I know that that last bit may seem paradoxical, but I’ll be happy to explain it to any random rich conservative/libertarian types looking to buy a newspaper.  And I assure you, my consulting fees are quite reasonable.

7 Comments

  • Tom In Korea says:

    Liberal newspaper columnists need to understand the classical reference of “Keep doing what you’ve always done, keep getting what you’ve always gotten” and how it relates to their industry.

  • […] They are asserting that the Kochs and blue, blue Los Angeles are a terrible fit and that such a purchase would be a disaster for all concerned — the paper, the city, and even the Kochs (for whom USA Today sheds crocodile tears). […]

  • acat says:

    Heh. I stopped subscribing to the Chicago Tribune when I found myself spending more time correcting logic errors in the articles – not the editorials, the *articles* – than I was actually learning what’s going on.
    .
    I sometimes check http://www.chicagotribune.com because they do a pretty good job with local stories, but .. the bias is still very annoying.
    .
    What made papers work was “Who, What, When, Where, Why” .. what’s killing them are reporters who bend Why to fit their bias, and editors who let them.
    .
    Who trumps the editors?
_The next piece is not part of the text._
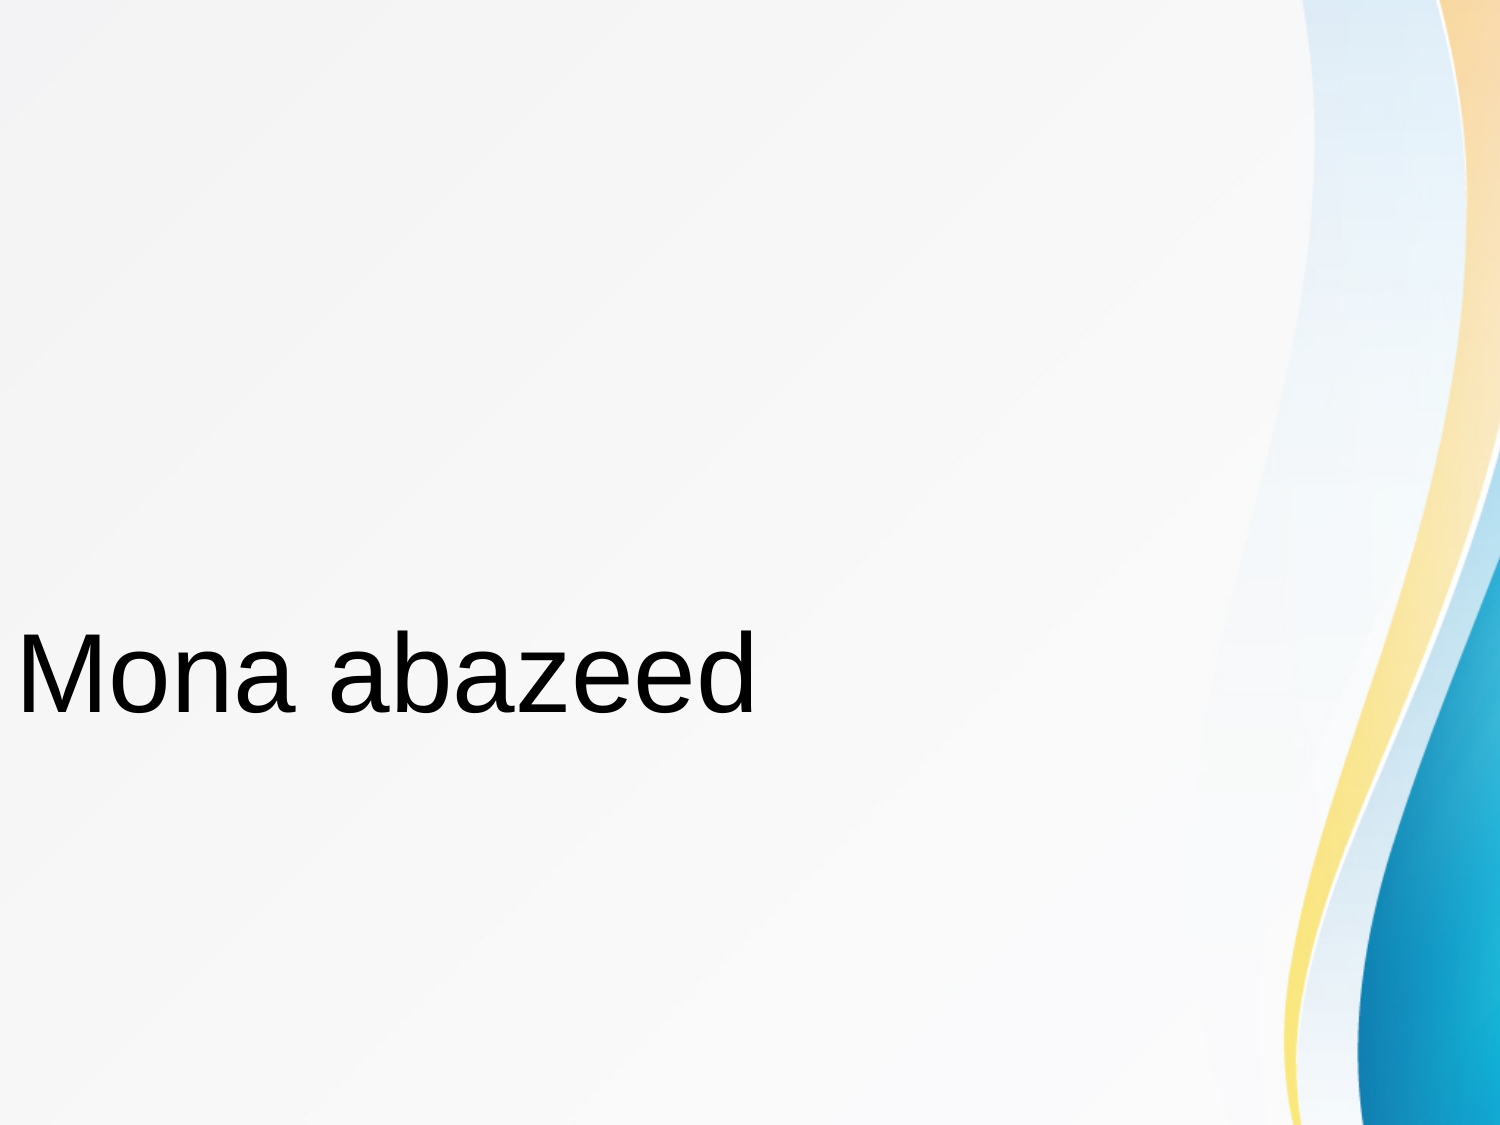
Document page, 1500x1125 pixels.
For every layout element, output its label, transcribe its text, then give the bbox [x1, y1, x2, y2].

picture [0, 0, 1500, 1125]
title Mona abazeed [0, 574, 1350, 762]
The publisher. Koch should buy ‘em out and teach ‘em the difference between liberal and libertarian.
    .
    Mew

  • earlgrey says:

    Not sure if it is included here, but there was an article in the Atlantic talking about how the demographics and political leanings of metro areas cause the papers to be more left wing. I couldn’t stomach the whole article, but I did find it interesting.
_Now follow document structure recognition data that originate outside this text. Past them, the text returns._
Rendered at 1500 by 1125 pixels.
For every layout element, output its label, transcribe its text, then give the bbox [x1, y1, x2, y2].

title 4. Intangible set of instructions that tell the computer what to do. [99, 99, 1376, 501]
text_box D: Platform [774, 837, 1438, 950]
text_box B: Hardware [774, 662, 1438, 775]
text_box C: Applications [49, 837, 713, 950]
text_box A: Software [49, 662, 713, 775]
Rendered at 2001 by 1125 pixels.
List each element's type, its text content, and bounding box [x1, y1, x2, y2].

    The only thing that I keep going back to is, that these papers are both really liberal and really unsuccessful. So how do you square that?
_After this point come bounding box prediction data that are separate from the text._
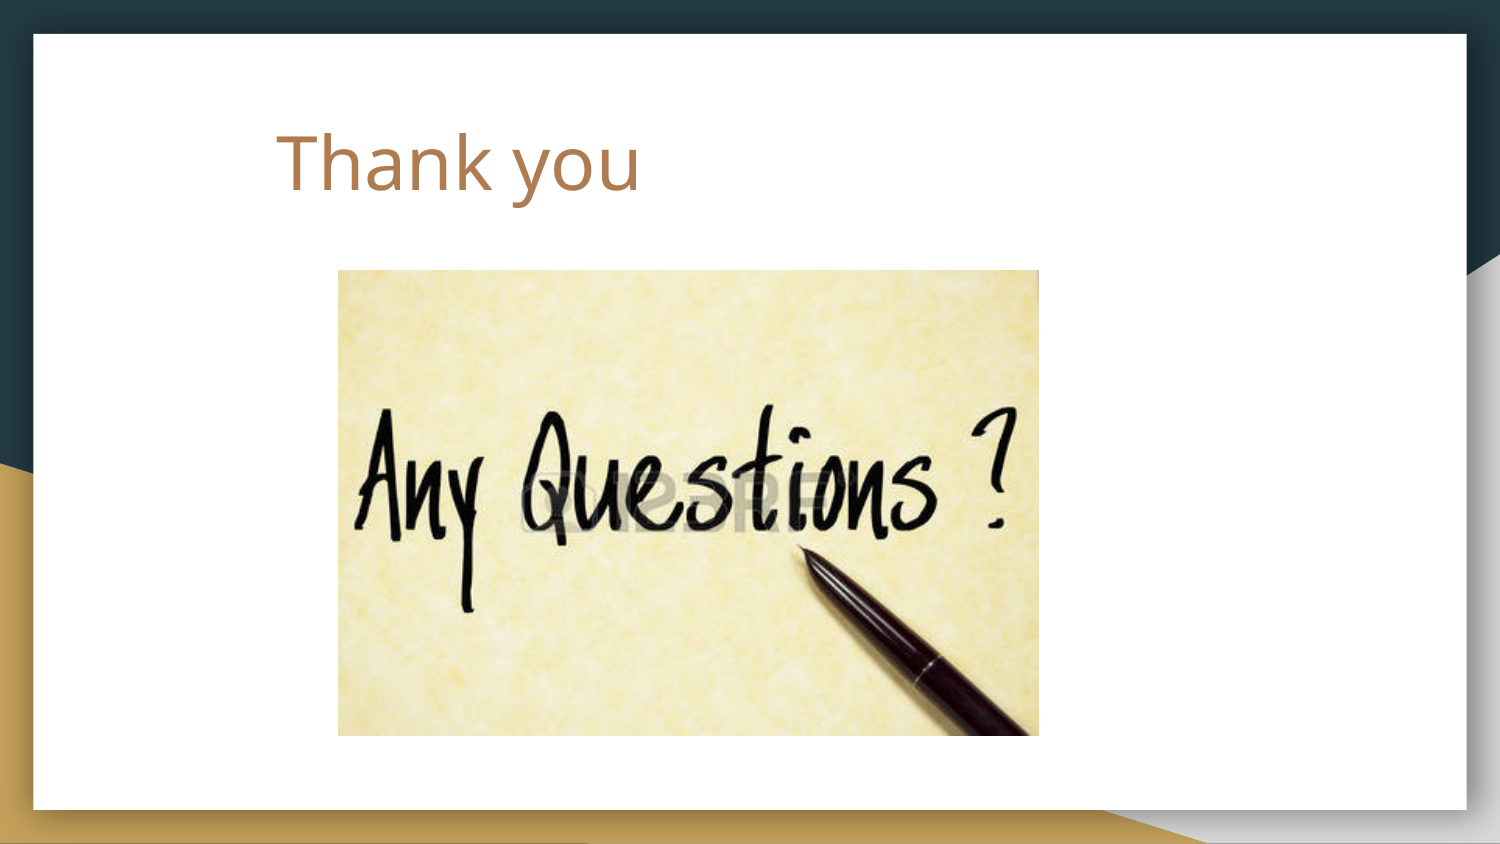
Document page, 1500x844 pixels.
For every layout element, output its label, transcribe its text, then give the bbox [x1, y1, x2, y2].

title Thank you [261, 100, 780, 251]
picture [338, 270, 1039, 736]
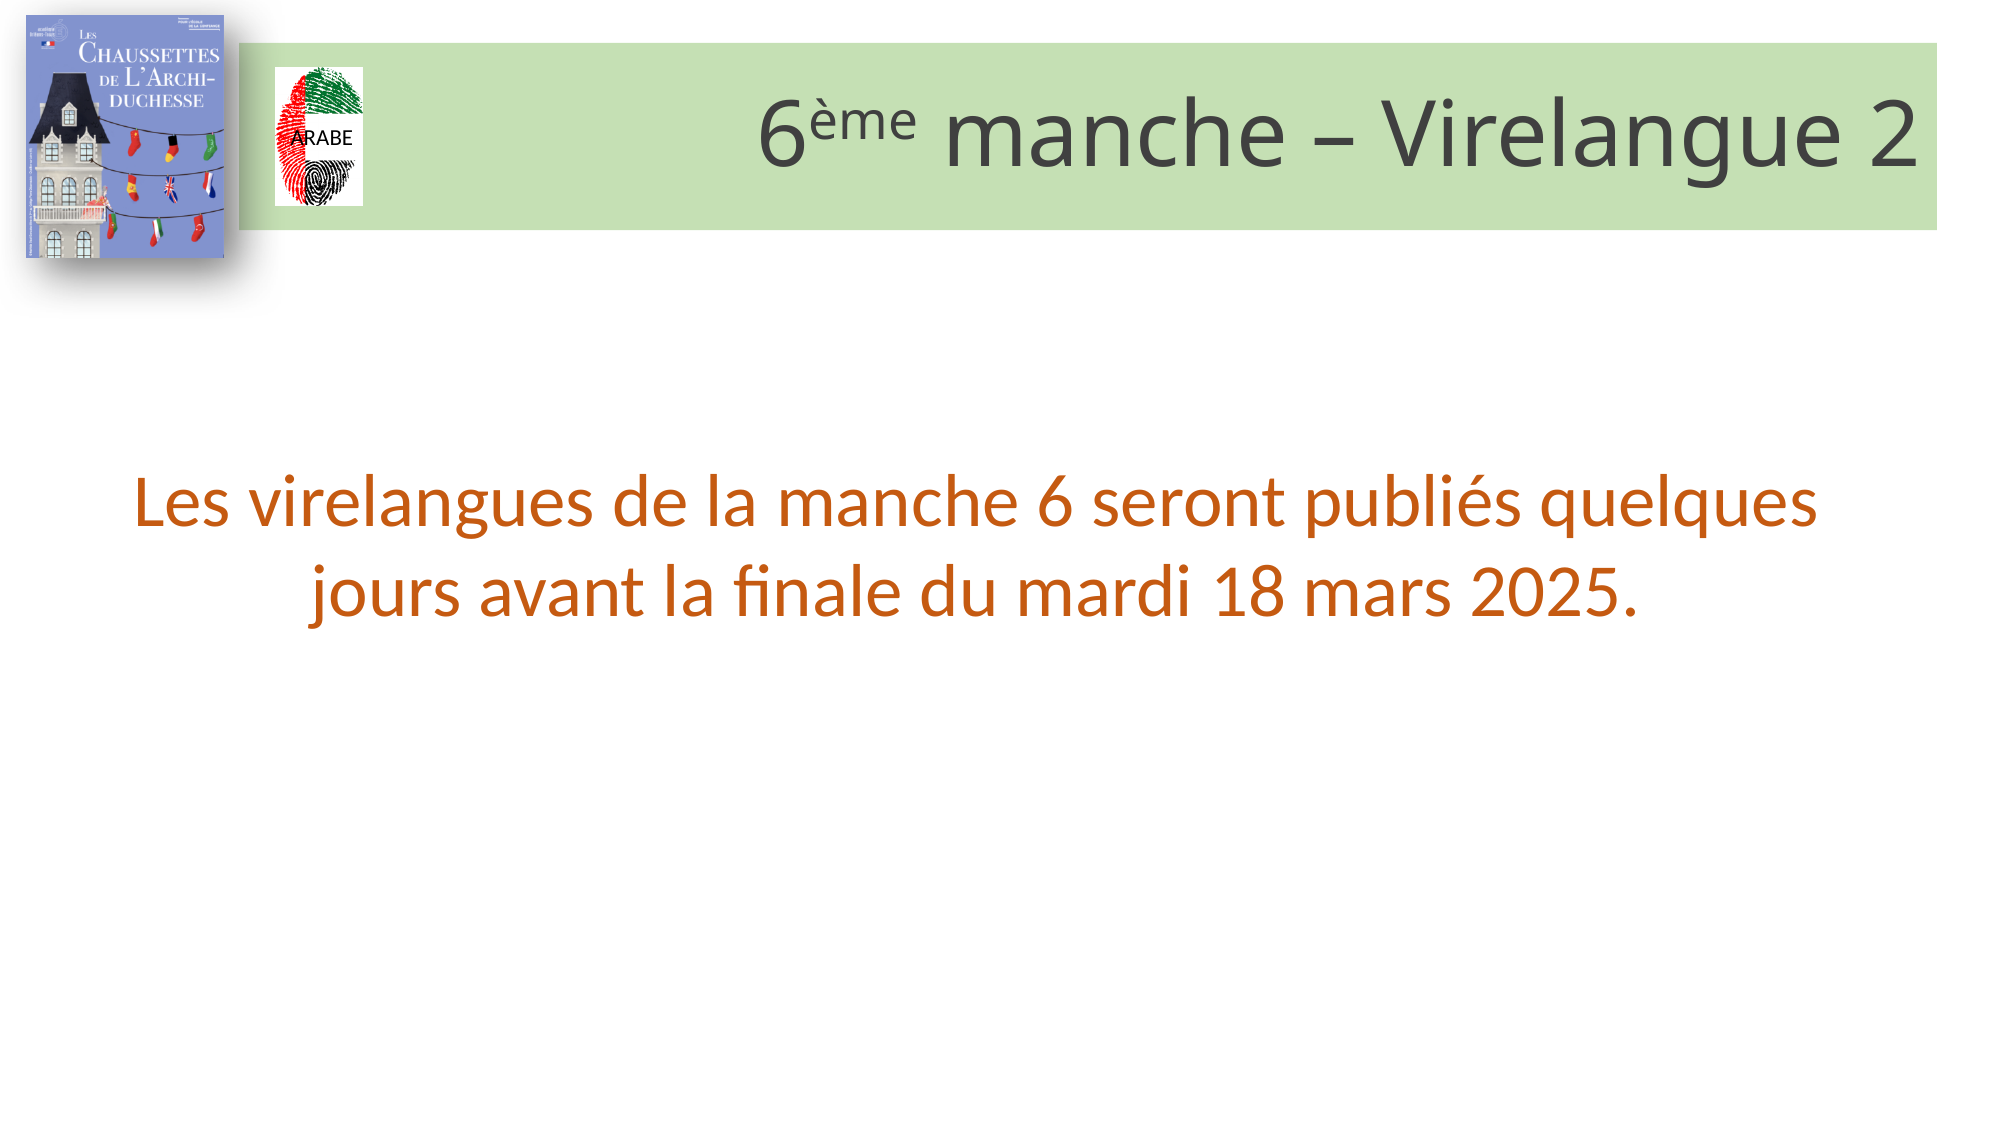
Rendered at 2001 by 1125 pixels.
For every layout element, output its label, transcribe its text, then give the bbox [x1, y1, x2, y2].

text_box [275, 67, 372, 206]
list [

    I have also been thinking recently that the GOP’s move to surrender metro areas to democrats is a bad move as the news in metro areas does tend to drive news cycles. I am not sure how that relates to this article, but somehow there might be a connection.

    • acat says:

      I would love to see the internals of that Atlantic nonsense.
      .
      Every single metro area I’ve visited contains, like an enchilada, a rotting urban core that is quite welfare-liberal, surrounded by varying bands of conservatives.
      .
      Blue-collar areas that are pro-union are also pro-defense and pro-2A; white-collar areas that are anti-union but pro-defense pro-growth .. usually sprinkled with some limousine-liberals; interspersed are various churches promoting pro-values; and once you reach the exurbs, libertarians.
      .
      The Atlantic’s demographics suggest that they’re either blind, or they’re catering to those limousine-liberals that make up their own target demographic…
      .
      A more .. conservative/libertarian (there is quite an overlap between fiscal conservatism and libertarianism) .. paper would sell quite well outside the rotting urban cores as even the private-sector union rank-and-file understand that they need growth.
      .
      Mew

  • Finrod says:

    If liberals really think the newspaper business is dying, they shouldn’t be upset that conservatives are wanting to buy newspapers. After all, they’d just be wasting their money, wouldn’t they?